One thing that gets me. These 'marriages' are in the spiritial sense because the group realizes that polygamy is against the law. So only the first marriage is legal, as in state approved. What's so different between them and all the other folks that are 'shacking up'? Unmarrieds having kids? Commonlaw marriages? Unmarried teenagers having kids? Especially when the unmarried teenagers know the father and puts them on the birth certificate? Are those men then charged with rape?

This is such a sad case of miscarried justice. I really am concerned that even if all these children are allowed to go back home, that they will have been scarred for life just from the treatment, the separation, the unwelcome and unlawful medical examinations. To have your person so violated. Shame on the State of Texas.

Headmistress, zookeeper said...

Jules that is an interesting question. When Texas raise the age of legal marriage from 14 to 16, they *also* made it a felony offense to have more than one common law wife at a time.

So, do you think the state is out hunting down and arresting people co-habitating with more than one 'partner?' I don't, either.

Is adultery illegal in the state of Texas, or is it just illegal to have sex with more than one person if your spouse knows and approves?

And I totally agree about the children- they may have been abused at home, some of them. They have certainly be abused by the state of Texas.

A Christian Prophet said...

And ... anyone who hasn't already needs to see the video exposing the horror of the Texas Foster Care system at:
http://dayofpraise.blogspot.com/

Anonymous said...

Headmistriss, thank you for your thorough reporting about this issue which intrigued me because the way the state is behaving in this case parallels to a remakable degress the way the government is treating another issue about families, personal choices and feminist values.

The issue of which I speak is a new federal law that criminalizes American men communicating with foreign women by internet. Since 2006, if an American man (like me when I turned 50 and had not yet found a wife) decides to look abroad for a wife (doesn't matter if he looks to Canada or the Philippines), before he can COMMUNICATE with a foreign woman who has voluntarily posted her profile on the internet (doesn't matter if she is a high school dropout or a chemical engineer like my wife) the man must first submit to a sex offender search and provide a certification of many personal details of his life going back to age 18.

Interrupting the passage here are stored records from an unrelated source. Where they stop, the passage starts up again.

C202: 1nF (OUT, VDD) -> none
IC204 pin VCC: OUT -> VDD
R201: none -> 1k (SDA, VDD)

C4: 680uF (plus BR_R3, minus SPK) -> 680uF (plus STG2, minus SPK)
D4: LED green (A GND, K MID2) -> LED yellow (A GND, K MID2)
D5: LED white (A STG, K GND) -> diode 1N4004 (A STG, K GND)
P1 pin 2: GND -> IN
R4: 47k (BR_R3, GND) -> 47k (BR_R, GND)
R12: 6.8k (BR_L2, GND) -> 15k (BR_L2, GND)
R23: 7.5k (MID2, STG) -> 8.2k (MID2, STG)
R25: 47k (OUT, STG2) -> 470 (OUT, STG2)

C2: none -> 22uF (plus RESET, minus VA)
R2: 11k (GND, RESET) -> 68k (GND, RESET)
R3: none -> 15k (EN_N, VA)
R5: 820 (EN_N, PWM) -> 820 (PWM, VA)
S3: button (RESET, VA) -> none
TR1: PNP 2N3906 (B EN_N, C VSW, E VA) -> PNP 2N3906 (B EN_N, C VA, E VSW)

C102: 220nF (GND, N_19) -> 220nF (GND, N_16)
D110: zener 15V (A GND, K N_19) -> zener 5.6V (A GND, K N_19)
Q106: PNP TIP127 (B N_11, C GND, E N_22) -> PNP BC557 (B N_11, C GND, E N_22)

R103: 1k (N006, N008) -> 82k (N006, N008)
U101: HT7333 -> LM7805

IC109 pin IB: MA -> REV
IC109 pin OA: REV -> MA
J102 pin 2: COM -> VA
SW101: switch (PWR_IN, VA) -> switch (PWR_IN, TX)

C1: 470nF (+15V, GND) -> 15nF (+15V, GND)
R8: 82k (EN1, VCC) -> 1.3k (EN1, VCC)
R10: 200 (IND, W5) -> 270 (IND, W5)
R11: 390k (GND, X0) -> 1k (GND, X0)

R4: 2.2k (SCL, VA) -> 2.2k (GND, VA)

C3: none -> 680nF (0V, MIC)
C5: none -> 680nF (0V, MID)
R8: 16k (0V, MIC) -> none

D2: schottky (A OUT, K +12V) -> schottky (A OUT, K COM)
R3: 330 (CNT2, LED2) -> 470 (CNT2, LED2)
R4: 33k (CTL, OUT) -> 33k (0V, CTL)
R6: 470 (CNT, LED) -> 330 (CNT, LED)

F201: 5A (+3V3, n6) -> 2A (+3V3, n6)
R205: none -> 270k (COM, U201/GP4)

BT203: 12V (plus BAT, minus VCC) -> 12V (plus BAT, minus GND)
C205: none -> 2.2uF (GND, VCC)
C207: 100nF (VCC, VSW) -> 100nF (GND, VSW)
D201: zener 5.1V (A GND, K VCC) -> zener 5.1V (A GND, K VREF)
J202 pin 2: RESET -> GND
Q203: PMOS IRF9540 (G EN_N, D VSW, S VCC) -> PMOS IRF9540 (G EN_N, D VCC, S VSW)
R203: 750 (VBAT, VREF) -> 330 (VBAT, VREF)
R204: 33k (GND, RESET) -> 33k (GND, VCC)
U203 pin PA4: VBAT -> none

Several feminist groups whose opinions effectively control lawmakers told them in a closed hearing that men like me are rapists and we go abroad to find weak, submissive, uneducated and poor women (my wife is the opposite of all of those) who we bring back to the US and then sell to brothels. For evidence they discussed three foreign women killed by their American husbands in a 20 year period (with no mention of the higher percentage of American women killed by their American husbands) and some websites of international dating companies that use crude advertising to suggest that men can find submissive women through their sites.

Our zeitgeist is in large part created by radical feminism. And feminists hate the idea of American men marrying non-feminist foreign women just as much as they hate authortarian households where women obey their husbands, such as in the Texas debacle.

Here's a link to the feminist agenda in my cause:http://www.emediawire.com/releases/2004/7/emw138739.htm

And here's my website: www.onlinedatingrights.com

Anonymous said...

Rep. Hilderbran, David Doran and Judge Walther came up with a great scheme which will bankrupt Schleicher County. Who needs any law in west Texas when you got a trio of King Buzzards like that! Especially when you got the Gov providing cover and claiming "credit" for the whole mess.
It's easy to clean the slate as voters are likely to do in the next election.
The problem is Perry and the West Texas Trio will likely make things much worse by trying to clean their trail up.

Afraid it will be decades before Tax payers in Schleicher County will be able to get their heads above water. It is tough to imagine how much damage a few fools can do when they start making up their own laws as they go along.